The Opposition believes its proposed CPRS amendments will have little or no fiscal impact, despite a suggested significant increase in compensation for trade-exposed polluters and the removal of coal emissions from the scheme.
The Climate Institute and the Australian Conservation Foundation have both produced costings for the Coalition’s changes in the last 48 hours. The Climate Institute estimated that the amendments would see a total Net Present Value turnaround in the cost of the CPRS by 2020 from an $11.7billion surplus to a $16.8billion deficit, meaning the CPRS would draw on the Budget.
The ACF calculated that the Coalition’s amendments would cost at least $8.9billion more than the CPRS in the first five years of the scheme. On Monday, I calculated the cost would be of the order of$20billion to 2020. Both the ACF and the Climate Institute support passage of the CPRS in its current form and strongly oppose additional compensation for industry.
Opposition figures note that the package of proposed amendments is broadly similar to the “CPRS Intensity” model developed by Frontier Economics, and that the costs of that model would be of a similar order of magnitude. The Frontier model differs from the Coalition position primarily in relation to fugitive emissions from coal — Frontier included those, but treated coal mining as an EITE, meaning it would receive most of its permits for free, and Frontier adopted the same threshold for EITE industries — 1000t per $1million revenue — as the Government, but the Coalition has proposed dropping the threshold to 850t.
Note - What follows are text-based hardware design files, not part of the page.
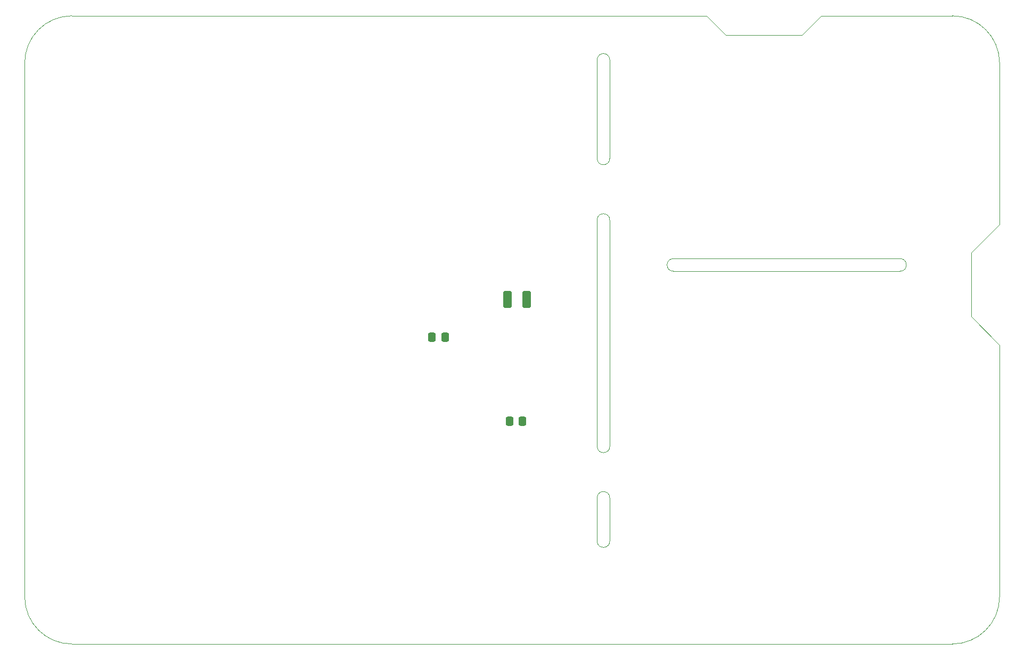
<source format=gbr>
G04 #@! TF.GenerationSoftware,KiCad,Pcbnew,7.0.7+dfsg-1*
G04 #@! TF.CreationDate,2024-12-03T08:15:38+01:00*
G04 #@! TF.ProjectId,evoIII-pulseboard,65766f49-4949-42d7-9075-6c7365626f61,rev?*
G04 #@! TF.SameCoordinates,Original*
G04 #@! TF.FileFunction,Paste,Bot*
G04 #@! TF.FilePolarity,Positive*
%FSLAX46Y46*%
G04 Gerber Fmt 4.6, Leading zero omitted, Abs format (unit mm)*
G04 Created by KiCad (PCBNEW 7.0.7+dfsg-1) date 2024-12-03 08:15:38*
%MOMM*%
%LPD*%
G01*
G04 APERTURE LIST*
G04 Aperture macros list*
%AMRoundRect*
0 Rectangle with rounded corners*
0 $1 Rounding radius*
0 $2 $3 $4 $5 $6 $7 $8 $9 X,Y pos of 4 corners*
0 Add a 4 corners polygon primitive as box body*
4,1,4,$2,$3,$4,$5,$6,$7,$8,$9,$2,$3,0*
0 Add four circle primitives for the rounded corners*
1,1,$1+$1,$2,$3*
1,1,$1+$1,$4,$5*
1,1,$1+$1,$6,$7*
1,1,$1+$1,$8,$9*
0 Add four rect primitives between the rounded corners*
20,1,$1+$1,$2,$3,$4,$5,0*
20,1,$1+$1,$4,$5,$6,$7,0*
20,1,$1+$1,$6,$7,$8,$9,0*
20,1,$1+$1,$8,$9,$2,$3,0*%
G04 Aperture macros list end*
%ADD10RoundRect,0.250000X-0.412500X-1.100000X0.412500X-1.100000X0.412500X1.100000X-0.412500X1.100000X0*%
%ADD11RoundRect,0.250000X0.337500X0.475000X-0.337500X0.475000X-0.337500X-0.475000X0.337500X-0.475000X0*%
%ADD12RoundRect,0.250000X-0.337500X-0.475000X0.337500X-0.475000X0.337500X0.475000X-0.337500X0.475000X0*%
G04 #@! TA.AperFunction,Profile*
%ADD13C,0.100000*%
G04 #@! TD*
G04 APERTURE END LIST*
D10*
X294217500Y-137680000D03*
X297342500Y-137680000D03*
D11*
X284349100Y-143637000D03*
X282274100Y-143637000D03*
D12*
X294593100Y-157048200D03*
X296668100Y-157048200D03*
D13*
X217500000Y-185000000D02*
X217500000Y-100000000D01*
X308515873Y-169241000D02*
X308515873Y-176126000D01*
X225000000Y-92500000D02*
G75*
G03*
X217500000Y-100000000I0J-7500000D01*
G01*
X308515873Y-125000000D02*
X308515873Y-161050000D01*
X365000000Y-192500000D02*
X225000000Y-192500000D01*
X325907400Y-92500000D02*
X328987600Y-95580200D01*
X356681400Y-133154200D02*
G75*
G03*
X356681400Y-131154000I0J1000100D01*
G01*
X217500000Y-185000000D02*
G75*
G03*
X225000000Y-192500000I7500000J0D01*
G01*
X310516127Y-169241000D02*
X310516127Y-176126000D01*
X320631400Y-133158254D02*
X356681400Y-133158254D01*
X328987600Y-95580200D02*
X341045800Y-95580200D01*
X372500000Y-100000000D02*
G75*
G03*
X365000000Y-92500000I-7500000J0D01*
G01*
X320631400Y-131157946D02*
G75*
G03*
X320631400Y-133158254I0J-1000154D01*
G01*
X308519873Y-161050000D02*
G75*
G03*
X310520127Y-161050000I1000127J0D01*
G01*
X308515873Y-176126000D02*
G75*
G03*
X310516127Y-176126000I1000127J0D01*
G01*
X308515873Y-115208873D02*
G75*
G03*
X310516127Y-115208873I1000127J0D01*
G01*
X225000000Y-92500000D02*
X325907400Y-92500000D01*
X365000000Y-192500000D02*
G75*
G03*
X372500000Y-185000000I0J7500000D01*
G01*
X310516127Y-99500000D02*
G75*
G03*
X309516000Y-98499873I-1000127J0D01*
G01*
X356681400Y-131154000D02*
X320631400Y-131154000D01*
X309516000Y-98499873D02*
G75*
G03*
X308515873Y-99500000I0J-1000127D01*
G01*
X372499673Y-125670327D02*
X367990000Y-130180000D01*
X372500000Y-100000000D02*
X372500000Y-125670000D01*
X372500000Y-185000000D02*
X372500000Y-144900000D01*
X310516127Y-169241000D02*
G75*
G03*
X308515873Y-169241000I-1000127J0D01*
G01*
X367990000Y-130180000D02*
X367990000Y-140390000D01*
X310516127Y-125000000D02*
G75*
G03*
X308515873Y-125000000I-1000127J0D01*
G01*
X367990000Y-140390000D02*
X372500055Y-144900055D01*
X308515873Y-115208873D02*
X308515873Y-99500000D01*
X344126000Y-92500000D02*
X365000000Y-92500000D01*
X310520127Y-161050000D02*
X310520127Y-125000000D01*
X341045800Y-95580200D02*
X344126000Y-92500000D01*
X310516127Y-99500000D02*
X310516127Y-115208873D01*
M02*

</source>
This reduction is not expected to allow in a significant number of new industries but food producers may be one.
The key to the limited fiscal impact of the Frontier model lay in its “baseline” approach to electricity generators, who would be required to buy permits only above an intensity threshold, thereby limiting the impact of higher prices on households and businesses. This would free up several billion dollars in compensation to households and indirect assistance to businesses for higher electricity costs to offset the reduced revenue from electricity sector purchasing of permits.
The Frontier model calculated that at least 130-140m tonnes’ worth of permits a year would be available after auctioning and allocation.
The Coalition’s proposals flagged a willingness to move away from the “baseline” approach at the heart of the Frontier model, subject to its replacement with compensation for small businesses.
Coalition figures believe the cost of the CPRS to small business will become a potent issue for them as businesses realise they face up to 25% higher power bills that, under the CPRS, are expected to be passed on to consumers. However, moving back to a full auctioning of permits to the electricity sector, as envisaged under the CPRS, may substantially alter the fiscal impact, especially given the cost of excluding coal mining from the scheme, estimated by the Australian Conservation Foundation to cost $4.8billion over five years. This is the point at which negotiations between the Government and the Coalition could stall.
Opposition sources share the view of some supporters of the CPRS in the environmental movement that major Australian businesses are already including a carbon price in their long-term planning and that this will start driving investment in new energy technology without the dramatic impact that a much higher target or hardline ETS would bring. From this point of view, the issue is more about an effective long-term transition to a world-wide carbon price, over a period of more than a decade, rather than unilateral action by Australia that would harm businesses and reduce employment, especially in regional areas.
Whether the Government accepts the Coalition’s costings remains to be seen. It has not been forthcoming about the fiscal impact of the CPRS itself beyond 2011-12 and 2012-13, making Kevin Rudd’s call for the Opposition to produce detailed costings of its amendments on Monday rather ironic. Rudd’s demand had an air of “what have you done for me lately” after the Coalition finally met his long-standing demand to outline its position.
I think we can assume that the Govt from the heights of their polling will stone wall the Coalition on level of specificity in the CPRS via undefined regulations. Once passed they can judge the vagaries of ‘events dear boy, events’ and turn up or down the carbon price as they prefer, as well as renewable energy investment. A bit like altering the mixture in a carburetor flow of oxygen and fuel.
The ALP can do the legislation by negotiation or DD either way it’s going to be a brute political transaction given those polls, and the sustainability of same.
How sustainable are the high polls? Well if the economy continues an upswing then the Opposition can shout as loud as they like it’s a tax, farmers will be rooned (aka cows won’t fart anymore), the lights will go out, the illegals whirlwind will swamp us, but the audience won’t really be listening, unless there is pain to make it credible.
And given the commodity driven cushion for years to roll, there isn’t that kind of pain around. This in turn will put more pressure on Turnbull to try another high risk tactic, and he doesn’t have any strikes left.